Mullan made himself sole inventor, without telling Hardy. They never declared the invention of APPswe to U South Florida. The head of R&D at U South Florida confirmed as much under oath. The judge found that a contravention of Florida state law (U South Florida is a state institution, and faculty are employees; Mullan was a student at the time). That is, if there were a valid patent, Univ South Florida would own it. Moreover, it was clear Hardy was a co-inventor, and the judge found so. Yes, they could have corrected inventorship at any time in this long travail, but Hardy had no association with Alz Institute of America, which was a pure troll, and was doing all the patent enforcement.

If this had become a traditional patent case, the patents were extremelyl vulnerable on 112: enablement and written description. Mullan never made a transgenic mouse (although that was the claim that mattered), and no one else did for four years, although it was a sought-after goal for many research groups.

AIA was a patent troll, suing many companies and Jackson Labs based on invalid patents and wrongful sole inventorship with patents assigned to the wrong assignee. Again, not a hard case.

Covered in J Law Biosciences: https://academic.oup.com/jlb/article/2/2/213/826058/The-mouse-that-trolled-the-long-and-tortuous
and https://academic.oup.com/jlb/article/3/1/185/1751296/The-mouse-that-trolled-again?searchresult=1

This endgame about attorney fees is a continuation of a long and complex saga, and it's good the Federal Circuit is trying to put an end to it.

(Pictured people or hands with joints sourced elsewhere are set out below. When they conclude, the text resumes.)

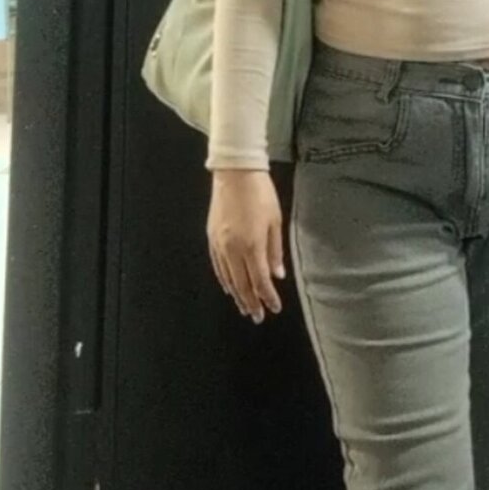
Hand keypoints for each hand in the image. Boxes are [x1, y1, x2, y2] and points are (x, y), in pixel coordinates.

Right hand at [207, 169, 285, 322]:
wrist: (235, 172)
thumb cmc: (261, 194)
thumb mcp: (275, 221)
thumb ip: (275, 250)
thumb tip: (277, 275)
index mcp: (252, 246)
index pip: (260, 281)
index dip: (268, 297)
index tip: (275, 308)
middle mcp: (233, 250)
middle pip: (242, 284)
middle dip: (251, 302)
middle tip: (257, 317)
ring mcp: (220, 245)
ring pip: (228, 278)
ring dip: (237, 295)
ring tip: (244, 307)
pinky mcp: (211, 238)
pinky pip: (218, 266)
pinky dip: (224, 279)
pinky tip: (229, 286)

It's a very odd case. In the background, a research institute moved out of U South Florida under shadow of allegations of sexual harrassment; also a fist fight. Another backdrop is Star Tobacco (since renamed), the company that brought down the Governor of Virginia in a bribery scandal (although the Supreme Court eventually weighed in to reverse the former Governor's conviction). Mullan became CEO of the company when Jonnie Williams, the person accused of making the bribes, stepped down. Not a good case for making precedential law.

Thanks for the more extensive background, Bob. Plenty of bad acting to go around; but the narrow issue here was the jury trial one, and the panel's silence on all this background indicates to me that they did not want to color their decision with the malfeasance with which it could be associated.

Not mentioned in the post was a summary affirmance handed down the same day against AIA and in favor of Eli Lilly. it seems AIA and Dr. Mullan are getting whatever comeuppance that they deserve.